Task statement: Recast the lines in the records below, from the line holding "right hip: (195, 154, 0)" through the line holding "right ankle: (245, 237, -23)", inclusive, as a JSON list of strings with one string per line, leaving out blank lines.

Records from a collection

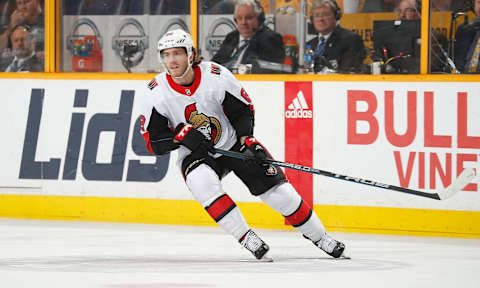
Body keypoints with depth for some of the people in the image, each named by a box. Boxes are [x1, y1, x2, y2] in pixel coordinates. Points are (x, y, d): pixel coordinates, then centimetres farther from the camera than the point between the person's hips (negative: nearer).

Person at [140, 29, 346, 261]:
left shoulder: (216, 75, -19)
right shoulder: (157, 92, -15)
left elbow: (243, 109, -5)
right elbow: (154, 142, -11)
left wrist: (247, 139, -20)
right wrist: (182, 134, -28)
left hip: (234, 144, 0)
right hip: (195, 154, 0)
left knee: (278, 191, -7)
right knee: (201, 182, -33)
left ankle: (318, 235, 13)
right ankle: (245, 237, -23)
--
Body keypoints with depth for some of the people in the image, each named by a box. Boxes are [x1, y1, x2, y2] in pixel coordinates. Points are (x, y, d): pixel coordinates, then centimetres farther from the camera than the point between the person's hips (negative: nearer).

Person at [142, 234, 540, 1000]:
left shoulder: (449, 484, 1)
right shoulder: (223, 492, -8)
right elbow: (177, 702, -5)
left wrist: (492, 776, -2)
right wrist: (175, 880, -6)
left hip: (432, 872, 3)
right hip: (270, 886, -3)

Reply:
[
  "right hip: (195, 154, 0)",
  "left knee: (278, 191, -7)",
  "right knee: (201, 182, -33)",
  "left ankle: (318, 235, 13)",
  "right ankle: (245, 237, -23)"
]